> INSTRUCTIONS FOR THE TASK: Write out the listing below again word for word, keeping every line as it stands, but leave the pictures out.

== ENTRIES SUPPLIED ==

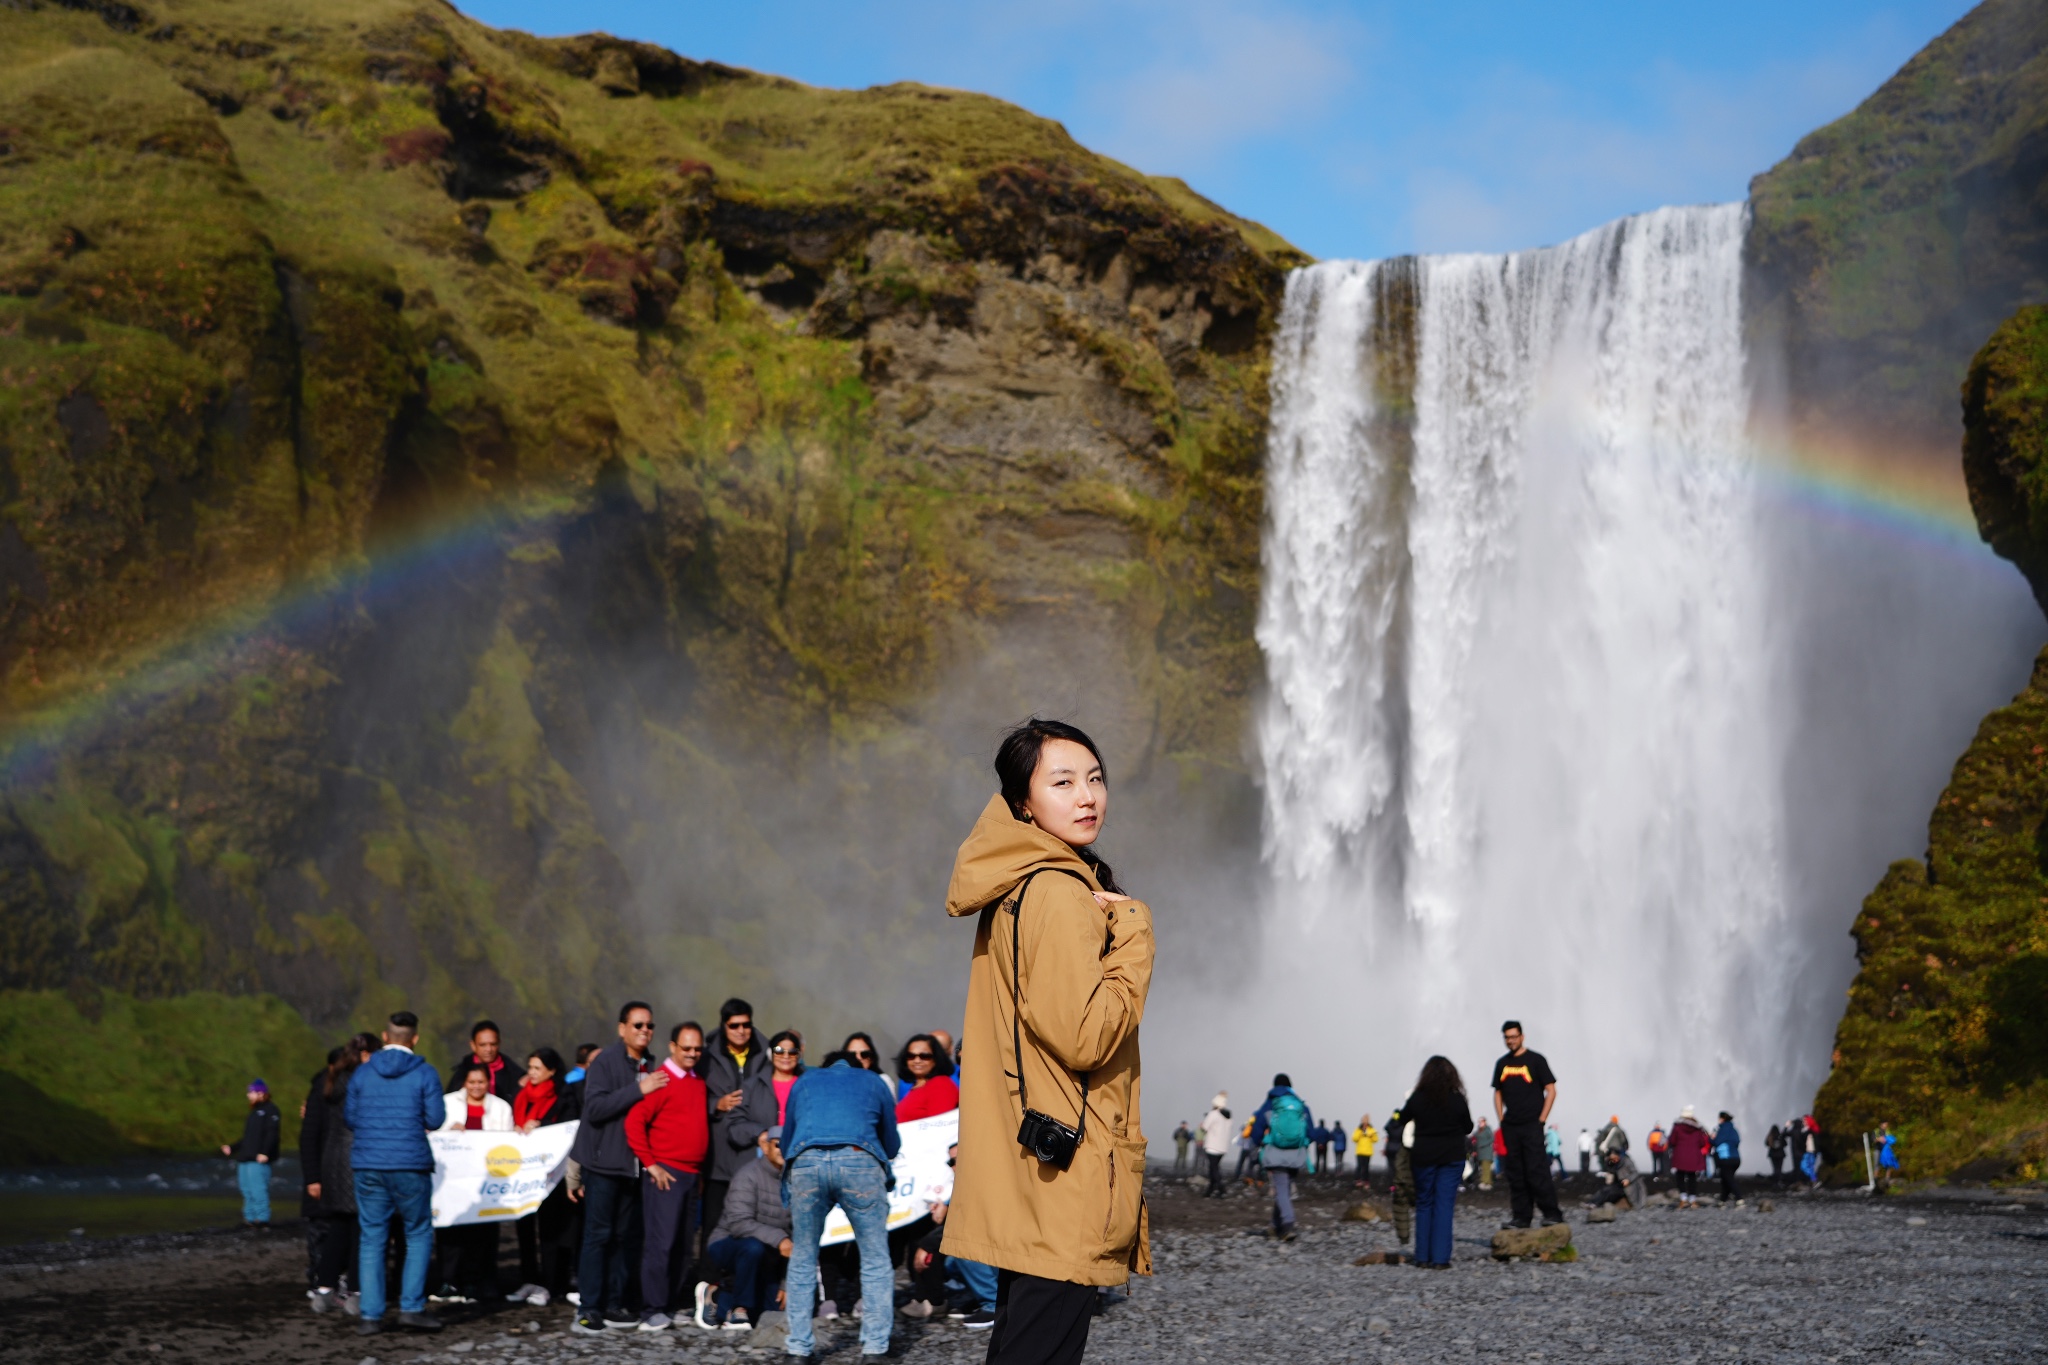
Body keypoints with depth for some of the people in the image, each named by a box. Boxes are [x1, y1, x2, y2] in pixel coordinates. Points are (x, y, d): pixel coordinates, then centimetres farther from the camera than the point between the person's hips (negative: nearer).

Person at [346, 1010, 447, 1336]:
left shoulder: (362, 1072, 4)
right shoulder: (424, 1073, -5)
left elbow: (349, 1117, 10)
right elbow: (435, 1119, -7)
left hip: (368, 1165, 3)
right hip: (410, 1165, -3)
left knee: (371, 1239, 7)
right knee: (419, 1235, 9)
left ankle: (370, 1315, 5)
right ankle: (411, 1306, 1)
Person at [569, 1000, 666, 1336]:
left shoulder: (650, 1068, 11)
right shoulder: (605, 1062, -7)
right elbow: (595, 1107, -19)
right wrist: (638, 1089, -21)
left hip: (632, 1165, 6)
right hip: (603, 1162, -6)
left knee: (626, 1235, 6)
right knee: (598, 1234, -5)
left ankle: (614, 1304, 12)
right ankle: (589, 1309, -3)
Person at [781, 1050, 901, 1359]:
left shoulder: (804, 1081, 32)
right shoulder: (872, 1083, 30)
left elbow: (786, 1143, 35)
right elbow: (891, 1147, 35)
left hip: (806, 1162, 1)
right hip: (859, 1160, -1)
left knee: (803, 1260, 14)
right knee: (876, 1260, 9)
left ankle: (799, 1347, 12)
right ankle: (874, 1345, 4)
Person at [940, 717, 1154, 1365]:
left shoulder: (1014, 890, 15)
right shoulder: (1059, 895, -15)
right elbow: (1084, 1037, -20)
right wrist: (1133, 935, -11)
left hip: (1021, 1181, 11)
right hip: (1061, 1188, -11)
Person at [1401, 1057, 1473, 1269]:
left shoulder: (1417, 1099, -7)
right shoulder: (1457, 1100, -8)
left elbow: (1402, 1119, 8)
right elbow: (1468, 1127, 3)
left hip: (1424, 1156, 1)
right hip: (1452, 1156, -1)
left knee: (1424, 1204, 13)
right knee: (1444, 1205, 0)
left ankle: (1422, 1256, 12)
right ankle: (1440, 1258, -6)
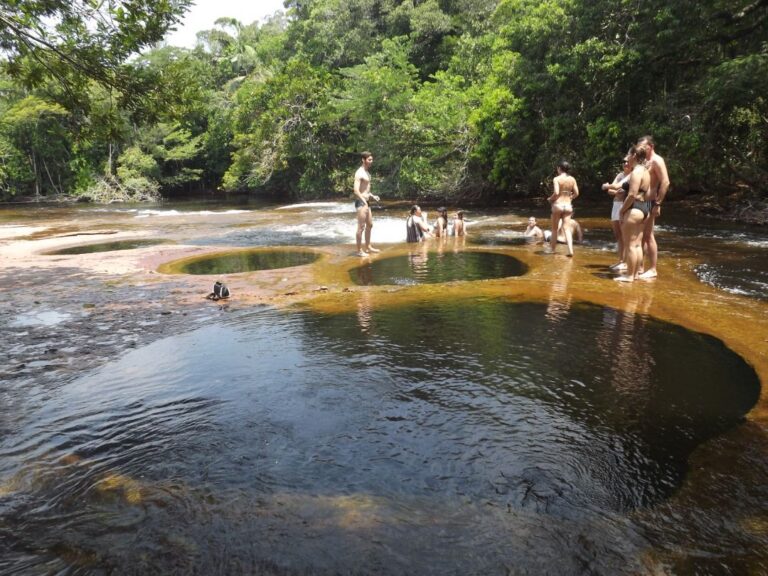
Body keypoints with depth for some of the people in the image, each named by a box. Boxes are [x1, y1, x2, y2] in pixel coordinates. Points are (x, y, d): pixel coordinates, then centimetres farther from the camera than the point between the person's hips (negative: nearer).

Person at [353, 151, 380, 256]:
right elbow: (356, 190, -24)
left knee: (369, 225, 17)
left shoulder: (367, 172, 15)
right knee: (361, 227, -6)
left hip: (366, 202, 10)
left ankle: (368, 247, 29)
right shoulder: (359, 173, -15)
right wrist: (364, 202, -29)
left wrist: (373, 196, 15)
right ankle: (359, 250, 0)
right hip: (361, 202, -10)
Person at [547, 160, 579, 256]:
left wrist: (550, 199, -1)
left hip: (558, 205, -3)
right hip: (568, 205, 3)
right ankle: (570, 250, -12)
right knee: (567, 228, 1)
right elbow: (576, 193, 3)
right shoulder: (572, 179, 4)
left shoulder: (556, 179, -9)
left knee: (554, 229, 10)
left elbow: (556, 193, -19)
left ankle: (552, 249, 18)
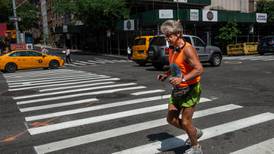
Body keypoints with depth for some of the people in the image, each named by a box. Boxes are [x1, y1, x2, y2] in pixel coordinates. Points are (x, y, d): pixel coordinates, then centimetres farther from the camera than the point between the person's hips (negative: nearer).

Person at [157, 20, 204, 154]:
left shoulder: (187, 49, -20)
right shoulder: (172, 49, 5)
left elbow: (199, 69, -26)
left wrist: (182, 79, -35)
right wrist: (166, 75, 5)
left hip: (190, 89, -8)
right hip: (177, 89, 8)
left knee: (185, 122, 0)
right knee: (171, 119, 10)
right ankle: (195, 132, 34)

===

> REPLY:
Body keypoints with depth for some of the people in the image, each named by a box. Boxes are [x1, y1, x2, y2] in pixel coordinates. Points are (x, y, d): pixel coordinates, then centimetres farther from the camera than the point between the person's hips (negative: nearer).

Person at [346, 1010, 447, 1336]:
left shoulder: (362, 1072, 4)
right shoulder: (424, 1073, -5)
left elbow: (349, 1117, 10)
right elbow: (435, 1119, -7)
left hip: (368, 1165, 3)
right hip: (410, 1165, -3)
left knee: (371, 1239, 7)
right knee: (419, 1235, 9)
left ankle: (370, 1315, 5)
right ankle: (411, 1306, 1)
Person at [569, 1000, 666, 1336]:
left shoulder: (650, 1068, 11)
right shoulder: (605, 1062, -7)
right elbow: (595, 1107, -19)
right wrist: (638, 1089, -21)
left hip: (632, 1165, 6)
right hip: (603, 1162, -6)
left knee: (626, 1235, 6)
right knee: (598, 1234, -5)
left ankle: (614, 1304, 12)
right ankle: (589, 1309, -3)
Person at [781, 1050, 901, 1359]:
left shoulder: (804, 1081, 32)
right shoulder: (872, 1083, 30)
left elbow: (786, 1143, 35)
right elbow: (891, 1147, 35)
left hip: (806, 1162, 1)
right hip: (859, 1160, -1)
left knee: (803, 1260, 14)
right knee: (876, 1260, 9)
left ankle: (799, 1347, 12)
right ankle: (874, 1345, 4)
Person at [940, 717, 1154, 1365]:
left shoulder: (1014, 890, 15)
right shoulder: (1059, 895, -15)
right elbow: (1084, 1037, -20)
right wrist: (1133, 935, -11)
left hip: (1021, 1181, 11)
right hip: (1061, 1188, -11)
Person at [1401, 1057, 1473, 1269]:
left shoulder: (1417, 1099, -7)
right shoulder: (1457, 1100, -8)
left elbow: (1402, 1119, 8)
right elbow: (1468, 1127, 3)
left hip: (1424, 1156, 1)
right hip: (1452, 1156, -1)
left knee: (1424, 1204, 13)
right knee: (1444, 1205, 0)
left ankle: (1422, 1256, 12)
right ankle: (1440, 1258, -6)
Body keypoints with depth for some of the people in the image, each named by a box. Boxes are [x1, y1, x2, y2] in pixel coordinates. Points are (x, y, d): pixel coordinates, then centimetres farther from the camera than the point between the person's hips (negative: nearer).

Person at [353, 151, 380, 256]:
right elbow: (356, 190, -24)
left knee: (369, 225, 17)
left shoulder: (367, 172, 15)
right knee: (361, 227, -6)
left hip: (366, 202, 10)
left ankle: (368, 247, 29)
right shoulder: (359, 173, -15)
right wrist: (364, 202, -29)
left wrist: (373, 196, 15)
right ankle: (359, 250, 0)
right hip: (361, 202, -10)
Person at [547, 160, 579, 256]:
left wrist: (550, 199, -1)
left hip: (558, 205, -3)
right hip: (568, 205, 3)
right ankle: (570, 250, -12)
right knee: (567, 228, 1)
right elbow: (576, 193, 3)
right shoulder: (572, 179, 4)
left shoulder: (556, 179, -9)
left knee: (554, 229, 10)
left elbow: (556, 193, -19)
left ankle: (552, 249, 18)
Body keypoints with depth for some of the people in the image, each named by a box. Boxes are [x1, y1, x2, y2] in pixel coordinates. Points are (x, y, d): pixel coordinates, then centimetres farther from the camera than the point between the person's hips (negative: nearer).

Person at [157, 20, 204, 154]:
left shoulder: (187, 49, -20)
right shoulder: (172, 49, 5)
left elbow: (199, 69, -26)
left wrist: (182, 79, -35)
right wrist: (166, 75, 5)
left hip: (190, 89, -8)
right hip: (177, 89, 8)
left knee: (185, 122, 0)
right knee: (171, 119, 10)
right ankle: (195, 132, 34)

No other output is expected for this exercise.